Hope died in the boy and outraged feeling leaped into its place. He held Tessibel's eyes with his relentlessly.

"Did you expect to mix prayers for your father with filth like that?" he demanded, pointing to the hidden infant in the fold of her dress. "Did you expect God to hear you, when your life was full of--sin?... I am ashamed I ever loved you, ashamed that I took my life from your hands.... I wish I were--dead! I wish I were dead!"

Teola gasped in her new understanding. The squatter and her handsome brother loved each other! Never for one moment had it dawned upon her, until she saw the tall boy drop beside the stool and sob out his heart agony upon the open Bible.

If she dared speak the truth, she could assure him of the goodness of the fisher-girl. But her lips sealed themselves with her soul's consent. She raised her face, giving Tess one look of terror. Reaching out, she touched her brother's arm.

"Frederick, come home with me. This is awful--awful!"

"I don't want to go home," sobbed the boy, in pitiful abandon. "I didn't know anything could be so hard to bear. And I loved her faith and her character--and her beautiful face.... Oh, I love her, I love her, Teola!"

The squatter listened to every passionate word, listened until her face whitened into a despair that settled there and did not vanish. She had not moved from the wooden box, nor ceased pressing the half-clad infant to her breast. Turning, she shot a soul-cutting glance at the other girl, who owed her very life to her.
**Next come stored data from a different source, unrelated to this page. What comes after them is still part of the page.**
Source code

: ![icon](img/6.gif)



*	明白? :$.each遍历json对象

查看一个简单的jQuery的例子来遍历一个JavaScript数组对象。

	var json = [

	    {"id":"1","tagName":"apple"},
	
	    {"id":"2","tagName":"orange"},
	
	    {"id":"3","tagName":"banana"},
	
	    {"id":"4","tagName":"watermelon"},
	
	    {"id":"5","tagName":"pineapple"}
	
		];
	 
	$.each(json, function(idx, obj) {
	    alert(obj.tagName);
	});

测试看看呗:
The glance pleaded for the miserable boy by the stool, for the sick babe held close to her heart, and lastly, for herself, her squatter honor, and the powerful love she had for the student brother. From the depths of her eyes came a demand to Teola that she tell the truth. The answer was but a slight negative shake of the proudly-set head, followed by an embarrassment that Teola covered by leaning over her brother, and raising him from the floor. Frederick allowed his sister to lead him by the wooden box, past Tessibel to the door. His eyes traveled back to the open Bible upon the stool, where but a moment since his own dark head had rested. Then he laughed--laughed until the sharp sting of his tones made the fisher-girl grunt in her characteristic way.